When faced with the decision whether or not to testify, defendant had
already been prejudiced by the court's preclusion of any opinion testimony from
his treating physician. That error was then compounded by the trial court's
erroneous statement concerning the State's use of any of defendant's prior
convictions. The court's oversimplification of the Sands/Brunson analysis may
have had a direct impact on defendant's decision not to testify, and his testimony
may have provided important evidence in support of his involuntary intoxication
defense.
We hold that these errors in combination struck at the heart of defendant's
defense, undermining his involuntary intoxication defense. The court's error in
precluding any opinion testimony from defendant's treating physician combined
with its misstatement regarding the use of his remote convictions are sufficient
to raise a reasonable doubt about the fairness of defendant's trial. We are
satisfied that these errors demonstrate that defendant should receive a new trial.

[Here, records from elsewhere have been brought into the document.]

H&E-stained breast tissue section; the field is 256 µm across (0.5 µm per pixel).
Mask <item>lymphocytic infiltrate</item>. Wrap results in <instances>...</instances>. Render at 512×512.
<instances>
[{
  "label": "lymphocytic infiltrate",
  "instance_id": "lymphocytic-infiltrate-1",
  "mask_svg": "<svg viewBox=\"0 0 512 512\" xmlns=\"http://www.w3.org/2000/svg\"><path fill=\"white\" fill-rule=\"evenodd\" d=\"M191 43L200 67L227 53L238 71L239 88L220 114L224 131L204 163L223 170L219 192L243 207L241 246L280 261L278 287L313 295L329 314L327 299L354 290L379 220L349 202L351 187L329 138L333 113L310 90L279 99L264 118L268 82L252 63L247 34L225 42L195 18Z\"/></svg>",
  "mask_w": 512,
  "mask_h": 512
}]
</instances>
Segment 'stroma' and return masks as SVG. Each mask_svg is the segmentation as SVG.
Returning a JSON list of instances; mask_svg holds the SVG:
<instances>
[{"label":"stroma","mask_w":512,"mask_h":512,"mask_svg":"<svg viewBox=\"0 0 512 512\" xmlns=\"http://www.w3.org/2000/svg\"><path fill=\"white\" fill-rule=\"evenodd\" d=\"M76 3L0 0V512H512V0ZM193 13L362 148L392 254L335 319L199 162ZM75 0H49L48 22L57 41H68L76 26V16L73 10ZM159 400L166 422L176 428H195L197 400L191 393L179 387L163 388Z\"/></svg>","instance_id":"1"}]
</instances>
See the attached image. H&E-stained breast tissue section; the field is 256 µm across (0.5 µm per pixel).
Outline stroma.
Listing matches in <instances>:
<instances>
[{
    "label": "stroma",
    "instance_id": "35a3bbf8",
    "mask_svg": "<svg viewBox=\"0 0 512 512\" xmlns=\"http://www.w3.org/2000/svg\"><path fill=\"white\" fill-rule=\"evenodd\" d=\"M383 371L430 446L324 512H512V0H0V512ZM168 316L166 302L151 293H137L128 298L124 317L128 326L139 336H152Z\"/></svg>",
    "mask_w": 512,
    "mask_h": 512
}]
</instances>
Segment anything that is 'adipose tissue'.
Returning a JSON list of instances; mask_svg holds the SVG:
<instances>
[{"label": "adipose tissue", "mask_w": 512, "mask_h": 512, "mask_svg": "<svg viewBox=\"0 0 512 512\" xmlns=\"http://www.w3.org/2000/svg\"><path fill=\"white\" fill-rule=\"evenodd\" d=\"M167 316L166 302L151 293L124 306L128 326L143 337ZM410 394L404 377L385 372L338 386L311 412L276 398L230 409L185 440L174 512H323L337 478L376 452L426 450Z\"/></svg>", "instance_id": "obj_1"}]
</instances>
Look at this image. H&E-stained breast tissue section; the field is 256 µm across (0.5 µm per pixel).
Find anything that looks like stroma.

Consequently, we reverse defendant's conviction. Given this holding, we
need not address defendant's remaining alleged trial error that the pharmacy
store manager gave improper lay opinion testimony regarding the surveillance
A-3766-23 24 footage. Nor do we need to reach the sentencing issue. This matter is remanded
for a new trial or further proceedings.
Reversed and remanded. We do not retain jurisdiction.